Антиформалистам, по наблюдению критика жанр «лирического дневника». Их поэзия «с большей отражает неприкаянность и хрупкость здешнего мира» у поэзии «отнимают игру образами», но она «очень требовательна к музыкальной стороне стиха и к гармонии слов»[7]. Это такие поэты, как Г.Иванов, Г.Адамович, АЛадинский Б.Поплавский, А.Штейгер, И.Чиннов.
Трое из названных поэтов-антиформалистов – Георгий Адамович, Анатолий Штейгер, Игорь Чиннов (а из неназванных еще и Лидия Червинская) — считались наиболее яркими представителями «парижской поэтической школы» или «парижской ноты», как ее стали называть. Главой и идеологом «парижской ноты» был Адамович, самый тонкий и блестящий критик русского зарубежья и яркий, завораживающий своей убедительностью оратор. Это он «отнимал» у своих приверженцев «игру образами», предлагая им делать стихи из совершенно простых вещей, таких, как стол, стул. Достаточно сказать — дерево. Липа или тополь – это уже лишнее украшательство. Чтобы сказать о самых главных, «последних» вещах — такого словаря, считал Адамович, вполне достаточно. Это литературное течение отличалось нарочитой обедненностью языка, предельной простотой стиха, суженностью его тематики, сжатой до основных, краеугольных вопросов бытия.
Особенно сильно эта «нота» проявилась в парижском журнале тридцатых годов «Числа». В редакционной статье самого первого номера сделана попытка объяснить, какие «ощущения, предчувствия и мысли» владеют эмигрантами, объединившимися вокруг «Чисел». Авторы приходят к выводу, что атмосфера их жизни насыщена «ощущением великих катастроф и перемен, происходящих в мире. Война и революция, в сущности, только докончили разрушение того, что кое–как еще прикрывало людей в XIX веке. Мировоззрения, верования — все, что между человеком и звездным небом составляло какой-то успокаивающий и спасительный потолок — сметены и разрушены.
У бездомных, у лишенных веры отцов или поколебленных в этой вере, у всех, кто не хочет принять современной жизни такой, как она дается извне, — обостряется желание знать самое простое и главное: цель жизни, смысл смерти»[8].
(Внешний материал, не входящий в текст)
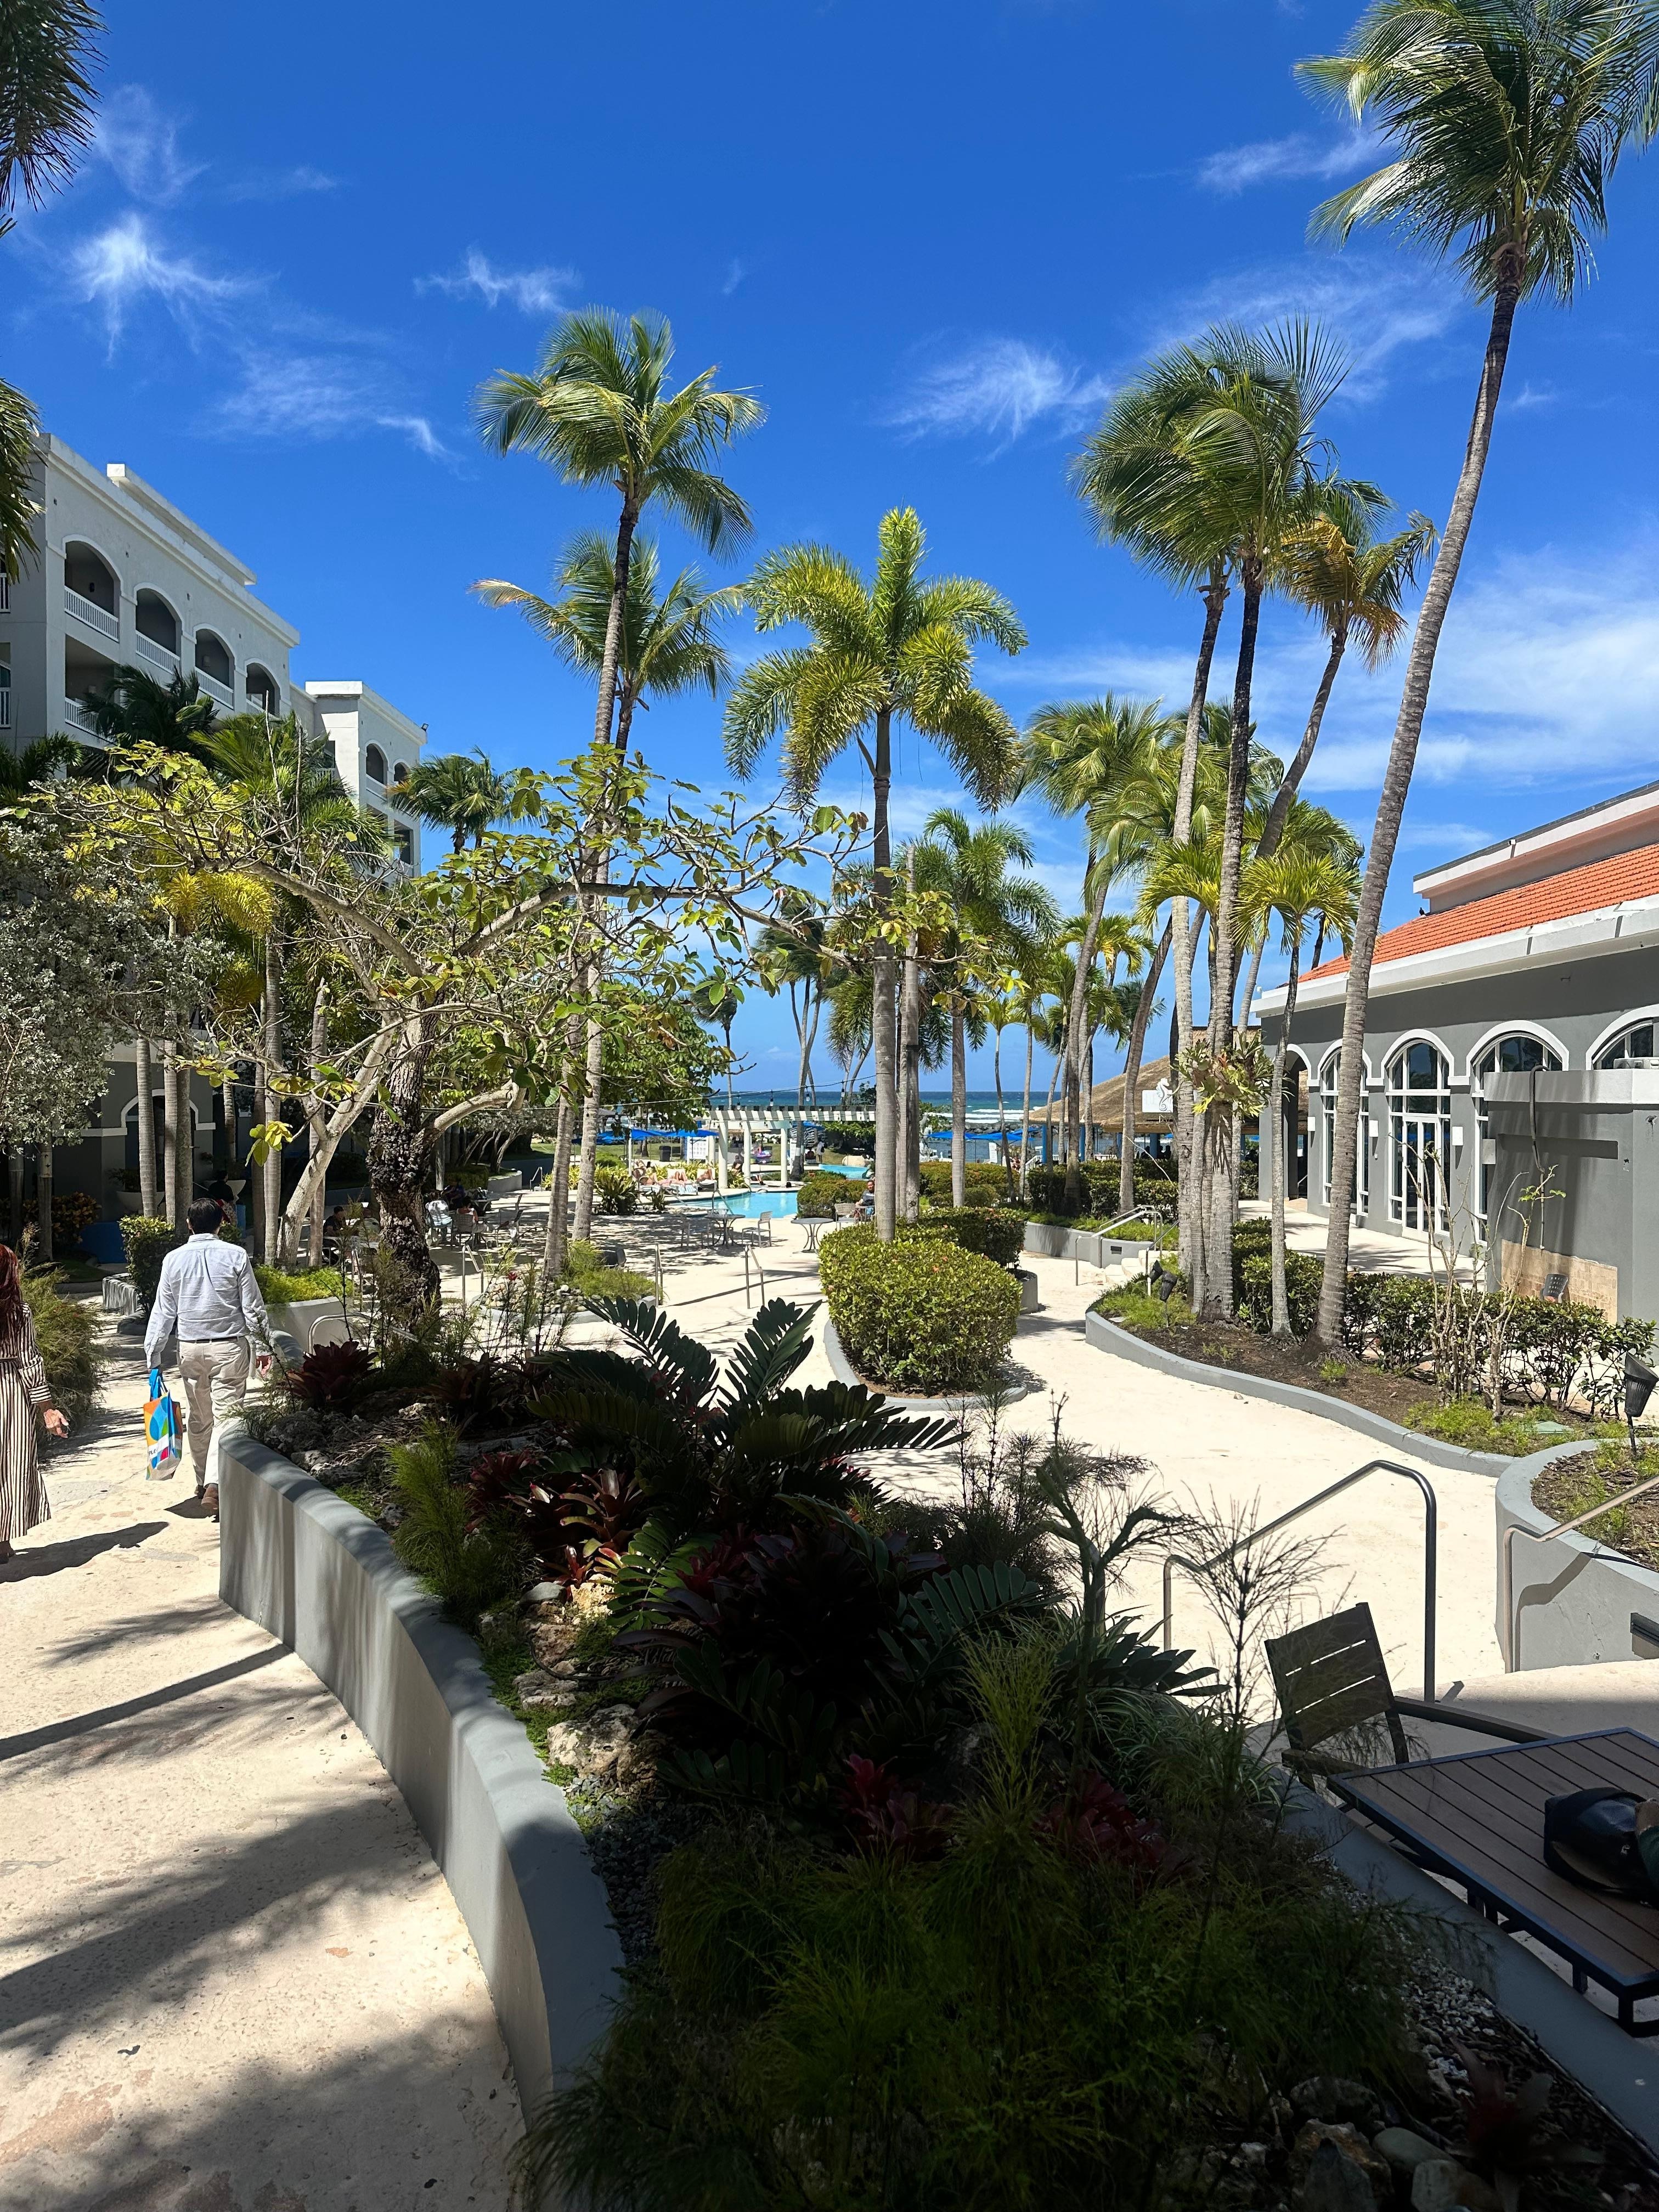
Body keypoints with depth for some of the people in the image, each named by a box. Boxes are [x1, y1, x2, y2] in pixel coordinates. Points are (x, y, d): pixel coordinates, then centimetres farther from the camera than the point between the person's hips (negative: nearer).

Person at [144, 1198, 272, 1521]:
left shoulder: (174, 1259, 1)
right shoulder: (236, 1256, -6)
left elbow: (163, 1311, 4)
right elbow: (253, 1307, -3)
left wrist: (152, 1354, 11)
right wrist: (264, 1346, 6)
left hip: (190, 1349, 3)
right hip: (229, 1348, -3)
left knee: (199, 1419, 17)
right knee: (226, 1416, -4)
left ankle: (202, 1482, 29)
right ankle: (215, 1485, -17)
Сам Адамович уже гораздо позже, в опубликованной в «Новом журнале» статье «Оправдание черновиков», писал: «Мы с нашей "нотой" были оставлены всеми. Россия казалась призраком, притом враждебным. Казалось, мы на поплавке, а вокруг бушуют волны. Впервые в истории возникло такое одиночество, и в ответ на одиночество хотелось произнести как бы последние, окончательные слова, <…> лишь черные и белые, не заботясь о каких-либо литературных "достижениях"»[9].
Нарочито ограничивая себя в средствах выражения, приверженцы «парижской ноты» демонстрировали читателям затухание, умирание русской поэзии. Ища самые главные, последние слова, исчерпывающие и всеобъемлющие, как последнее «прости», они ощущали себя ее последним, завершающим аккордом.
Таким образом, два ближайших старших друга Чиннова — Владимир Вейдле и Георгий Адамович — были захвачены одним ощущением — умирания искусства. Только Вейдле ограничился теоретизированием, написав книгу, которая так и называлась — «Умирание искусства» (Париж, 1937), а Адамович оказался вдохновителем целой поэтической школы, которая вполне могла бы называться не «парижская нота» (последняя, случайная, еще звенящая в воздухе), а, например, «умирание поэзии».
В духе «парижской ноты» Чиннов писал все пятидесятые годы. Из стихов этого периода составились два сборника – «Монолог» и «Линии». Потом он освободился от влияния «парижской ноты». Сам он уже в конце жизни говорил, что, например, его четвертая книга нравится ему больше, чем первых три сборника. Но его парижские друзья, кажется, все же больше любили раннего Чиннова, ценя «тончайшие стилистические находки, переливчато-перламутровые оттенки»[10] его ранних стихов.